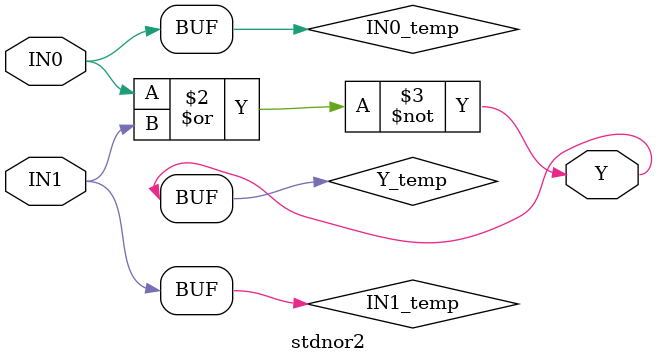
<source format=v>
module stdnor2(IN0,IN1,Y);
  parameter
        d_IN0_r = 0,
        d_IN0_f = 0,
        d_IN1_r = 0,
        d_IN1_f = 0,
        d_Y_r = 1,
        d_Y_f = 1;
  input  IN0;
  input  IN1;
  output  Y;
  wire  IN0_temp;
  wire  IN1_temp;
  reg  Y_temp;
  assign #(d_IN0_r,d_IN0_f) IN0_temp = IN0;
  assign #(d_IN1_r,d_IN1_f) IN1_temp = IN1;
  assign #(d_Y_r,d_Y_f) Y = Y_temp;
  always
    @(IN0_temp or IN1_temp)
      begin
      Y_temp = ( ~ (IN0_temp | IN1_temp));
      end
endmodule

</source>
---
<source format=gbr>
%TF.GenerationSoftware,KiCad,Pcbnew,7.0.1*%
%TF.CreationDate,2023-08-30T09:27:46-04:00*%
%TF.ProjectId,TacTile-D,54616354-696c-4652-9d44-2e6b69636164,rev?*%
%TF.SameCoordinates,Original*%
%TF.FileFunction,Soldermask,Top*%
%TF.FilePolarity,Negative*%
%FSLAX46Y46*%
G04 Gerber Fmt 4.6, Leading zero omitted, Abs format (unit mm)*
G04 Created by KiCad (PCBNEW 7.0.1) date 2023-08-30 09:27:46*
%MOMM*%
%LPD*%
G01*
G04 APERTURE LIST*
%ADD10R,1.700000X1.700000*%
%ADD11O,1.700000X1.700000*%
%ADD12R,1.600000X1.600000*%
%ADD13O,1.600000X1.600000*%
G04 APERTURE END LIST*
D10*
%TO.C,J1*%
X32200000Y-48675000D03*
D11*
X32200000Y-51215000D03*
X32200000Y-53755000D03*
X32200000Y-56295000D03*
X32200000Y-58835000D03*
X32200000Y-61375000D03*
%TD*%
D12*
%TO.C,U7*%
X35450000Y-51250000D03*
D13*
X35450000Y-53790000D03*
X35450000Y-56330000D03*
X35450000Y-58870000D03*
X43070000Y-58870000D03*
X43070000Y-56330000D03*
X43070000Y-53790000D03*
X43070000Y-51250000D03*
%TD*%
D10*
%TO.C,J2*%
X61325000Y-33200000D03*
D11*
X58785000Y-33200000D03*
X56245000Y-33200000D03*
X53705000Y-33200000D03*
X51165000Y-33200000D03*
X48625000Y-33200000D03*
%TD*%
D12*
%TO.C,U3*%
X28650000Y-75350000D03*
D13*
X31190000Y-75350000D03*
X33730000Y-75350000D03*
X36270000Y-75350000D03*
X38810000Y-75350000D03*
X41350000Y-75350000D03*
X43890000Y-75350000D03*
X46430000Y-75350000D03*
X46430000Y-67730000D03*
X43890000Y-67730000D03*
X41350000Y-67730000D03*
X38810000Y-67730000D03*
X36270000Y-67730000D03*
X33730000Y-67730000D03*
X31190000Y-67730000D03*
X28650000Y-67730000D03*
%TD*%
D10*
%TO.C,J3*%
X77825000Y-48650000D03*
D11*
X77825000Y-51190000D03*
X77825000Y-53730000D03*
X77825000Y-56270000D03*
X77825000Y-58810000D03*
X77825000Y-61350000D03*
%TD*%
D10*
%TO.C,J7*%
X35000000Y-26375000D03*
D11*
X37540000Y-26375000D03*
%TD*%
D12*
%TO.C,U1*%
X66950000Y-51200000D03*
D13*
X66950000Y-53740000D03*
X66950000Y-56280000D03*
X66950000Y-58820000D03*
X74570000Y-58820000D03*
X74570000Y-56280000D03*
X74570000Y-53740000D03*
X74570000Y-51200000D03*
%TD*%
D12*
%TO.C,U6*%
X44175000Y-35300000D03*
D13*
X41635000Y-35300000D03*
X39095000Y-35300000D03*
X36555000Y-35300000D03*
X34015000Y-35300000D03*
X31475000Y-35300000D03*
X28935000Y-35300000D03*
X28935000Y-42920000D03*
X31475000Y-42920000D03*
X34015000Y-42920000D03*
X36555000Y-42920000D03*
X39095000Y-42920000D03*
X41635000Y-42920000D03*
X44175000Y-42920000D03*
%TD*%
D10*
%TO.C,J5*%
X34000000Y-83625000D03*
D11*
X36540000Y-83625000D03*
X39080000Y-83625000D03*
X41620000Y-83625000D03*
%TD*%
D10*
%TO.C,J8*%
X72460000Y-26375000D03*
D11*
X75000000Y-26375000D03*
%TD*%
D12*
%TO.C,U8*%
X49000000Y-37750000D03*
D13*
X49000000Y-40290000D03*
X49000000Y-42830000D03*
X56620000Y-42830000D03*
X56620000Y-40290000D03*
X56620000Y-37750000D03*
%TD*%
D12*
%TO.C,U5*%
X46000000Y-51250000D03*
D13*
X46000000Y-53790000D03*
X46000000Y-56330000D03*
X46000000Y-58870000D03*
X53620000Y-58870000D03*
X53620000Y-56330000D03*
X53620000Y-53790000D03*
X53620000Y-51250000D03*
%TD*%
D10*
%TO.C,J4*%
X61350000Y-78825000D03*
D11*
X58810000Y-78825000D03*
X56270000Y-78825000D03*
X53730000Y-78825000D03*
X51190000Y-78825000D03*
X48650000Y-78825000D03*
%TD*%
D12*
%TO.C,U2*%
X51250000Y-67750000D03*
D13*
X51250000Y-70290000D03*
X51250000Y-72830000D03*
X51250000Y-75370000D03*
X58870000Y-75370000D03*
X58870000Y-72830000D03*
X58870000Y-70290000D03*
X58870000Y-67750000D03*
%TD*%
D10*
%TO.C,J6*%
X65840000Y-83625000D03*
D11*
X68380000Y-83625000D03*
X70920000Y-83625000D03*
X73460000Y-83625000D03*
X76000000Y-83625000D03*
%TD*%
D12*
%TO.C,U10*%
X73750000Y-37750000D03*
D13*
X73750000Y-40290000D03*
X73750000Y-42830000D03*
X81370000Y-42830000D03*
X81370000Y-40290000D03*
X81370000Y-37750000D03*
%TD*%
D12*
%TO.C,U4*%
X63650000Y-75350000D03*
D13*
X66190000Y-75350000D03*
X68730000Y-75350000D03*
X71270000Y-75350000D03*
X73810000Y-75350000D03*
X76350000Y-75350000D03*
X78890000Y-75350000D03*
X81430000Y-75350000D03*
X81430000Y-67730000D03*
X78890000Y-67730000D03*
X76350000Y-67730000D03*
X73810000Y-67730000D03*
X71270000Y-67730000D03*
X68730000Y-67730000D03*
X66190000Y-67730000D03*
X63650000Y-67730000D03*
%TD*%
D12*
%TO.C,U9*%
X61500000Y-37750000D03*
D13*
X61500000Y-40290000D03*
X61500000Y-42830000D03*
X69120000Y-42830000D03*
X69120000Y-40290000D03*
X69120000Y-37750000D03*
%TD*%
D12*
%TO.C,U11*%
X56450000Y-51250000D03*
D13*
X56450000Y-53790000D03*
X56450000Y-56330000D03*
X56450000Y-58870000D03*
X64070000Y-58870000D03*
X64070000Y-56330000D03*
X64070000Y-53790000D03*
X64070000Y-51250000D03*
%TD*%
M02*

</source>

| WORK TASK |
Copy out all lines from the records where the word "format" appears.

| YOUR RESPONSE |
<source format=v>
<source format=gbr>
G04 Gerber Fmt 4.6, Leading zero omitted, Abs format (unit mm)*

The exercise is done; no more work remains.